(193t) A New Algorithm for Multiphase Analysis of Gas/Water Mixture Adsorption On Coals

Coalbeds typically contain large amounts of water. Since a large proportion of (natural) gas in such reservoirs is in an adsorbed state, an adsorption equilibrium model is required to describe the adsorption/desorption behavior on coals. Traditionally, these models do not account explicitly for water as a separate adsorbed component in a gas mixture and only treat water as a “pacifier” of the coal adsorbent surface. Further, the conventional adsorption models (thus far) account for the presence of only two equilibrium phases - gas and adsorbed phases. This simplified modeling approach may lead to significant errors in simulations of enhanced coalbed methane recovery and CO₂ sequestration potential of coalbed reservoirs.

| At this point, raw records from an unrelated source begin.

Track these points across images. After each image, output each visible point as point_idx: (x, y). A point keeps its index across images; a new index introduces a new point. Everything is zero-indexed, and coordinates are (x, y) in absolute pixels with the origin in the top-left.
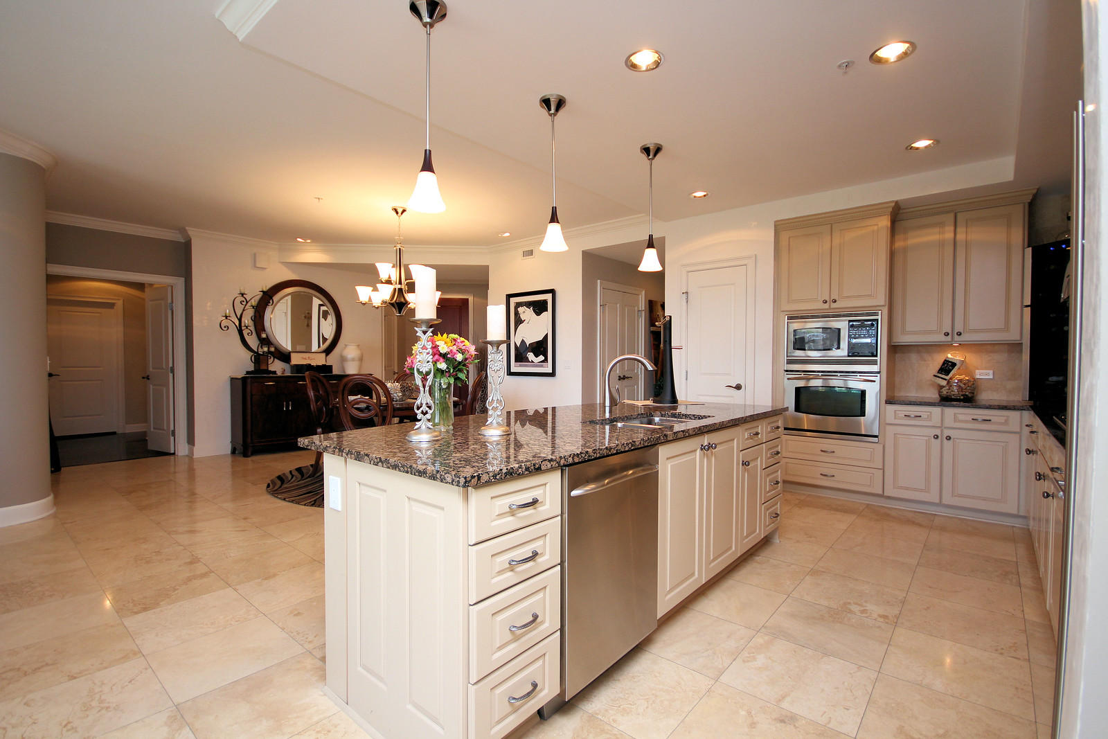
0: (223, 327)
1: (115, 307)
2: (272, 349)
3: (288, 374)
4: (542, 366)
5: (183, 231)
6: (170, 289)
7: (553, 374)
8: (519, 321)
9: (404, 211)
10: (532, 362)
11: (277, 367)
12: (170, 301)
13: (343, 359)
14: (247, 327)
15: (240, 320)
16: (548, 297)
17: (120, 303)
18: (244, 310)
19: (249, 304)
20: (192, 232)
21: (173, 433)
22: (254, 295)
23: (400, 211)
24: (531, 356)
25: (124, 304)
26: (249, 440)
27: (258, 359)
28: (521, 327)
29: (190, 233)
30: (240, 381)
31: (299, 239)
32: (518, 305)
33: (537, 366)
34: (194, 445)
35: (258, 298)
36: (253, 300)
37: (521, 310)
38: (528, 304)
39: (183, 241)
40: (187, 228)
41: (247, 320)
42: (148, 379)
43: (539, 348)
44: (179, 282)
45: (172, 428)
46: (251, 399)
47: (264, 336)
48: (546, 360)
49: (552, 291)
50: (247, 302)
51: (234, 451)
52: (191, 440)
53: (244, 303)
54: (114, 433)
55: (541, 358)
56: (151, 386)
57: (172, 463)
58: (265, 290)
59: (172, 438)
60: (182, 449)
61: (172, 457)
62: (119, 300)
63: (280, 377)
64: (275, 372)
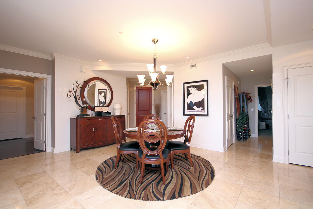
0: (68, 96)
1: (23, 90)
2: (88, 105)
3: (94, 115)
4: (201, 112)
5: (52, 55)
6: (45, 80)
7: (207, 115)
8: (189, 94)
9: (158, 41)
10: (196, 110)
11: (90, 113)
12: (45, 85)
13: (114, 109)
14: (78, 96)
15: (76, 93)
16: (205, 83)
17: (25, 88)
18: (77, 89)
19: (79, 86)
20: (55, 55)
21: (45, 142)
22: (81, 83)
23: (156, 41)
24: (195, 108)
25: (26, 89)
26: (79, 145)
27: (83, 109)
28: (190, 96)
29: (55, 56)
30: (76, 119)
31: (100, 60)
32: (188, 87)
33: (198, 112)
34: (54, 148)
35: (82, 84)
36: (81, 85)
37: (190, 89)
38: (194, 87)
39: (51, 60)
40: (53, 53)
41: (78, 94)
42: (35, 118)
43: (200, 104)
44: (49, 77)
45: (45, 140)
46: (80, 126)
47: (84, 100)
48: (203, 109)
49: (207, 81)
50: (78, 86)
51: (71, 149)
52: (53, 145)
53: (77, 86)
54: (21, 138)
55: (201, 108)
56: (36, 121)
57: (44, 155)
58: (85, 80)
59: (45, 144)
60: (49, 149)
61: (44, 153)
62: (24, 87)
63: (92, 117)
64: (89, 115)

When water is one of the adsorbed components in a high-pressure gas adsorption system, as many as three phases may coexist at equilibrium. In this work, a new multiphase (three-phase) algorithm is presented and used to investigate the high-pressure adsorption behavior of CO₂/water gas mixtures on wet coals. The algorithm uses a phase-insertion technique, which involves formally inserting a third (liquid) phase and solving a series of three-phase flash problems, wherein the three phases are the adsorbed, bulk gas, and liquid phases. A Gibbs-energy-driven algorithm was used to conduct both fixed and variable feed multiphase analyses for CO₂/water mixture adsorption on wet coals. The simplified local density/Peng-Robinson (SLD-PR) adsorption model was used in the multiphase flash algorithm.

Results indicated that high-moisture containing coals form a third (liquid) phase at nearly all pressures in the range of measurements. Further, the predictions obtained utilizing a fixed, experimentally measured feed were qualitatively consistent with estimates obtained through variable-feed calculations. The analysis also indicates that low-moisture coals contain only two phases at equilibrium and do not form a free-water phase.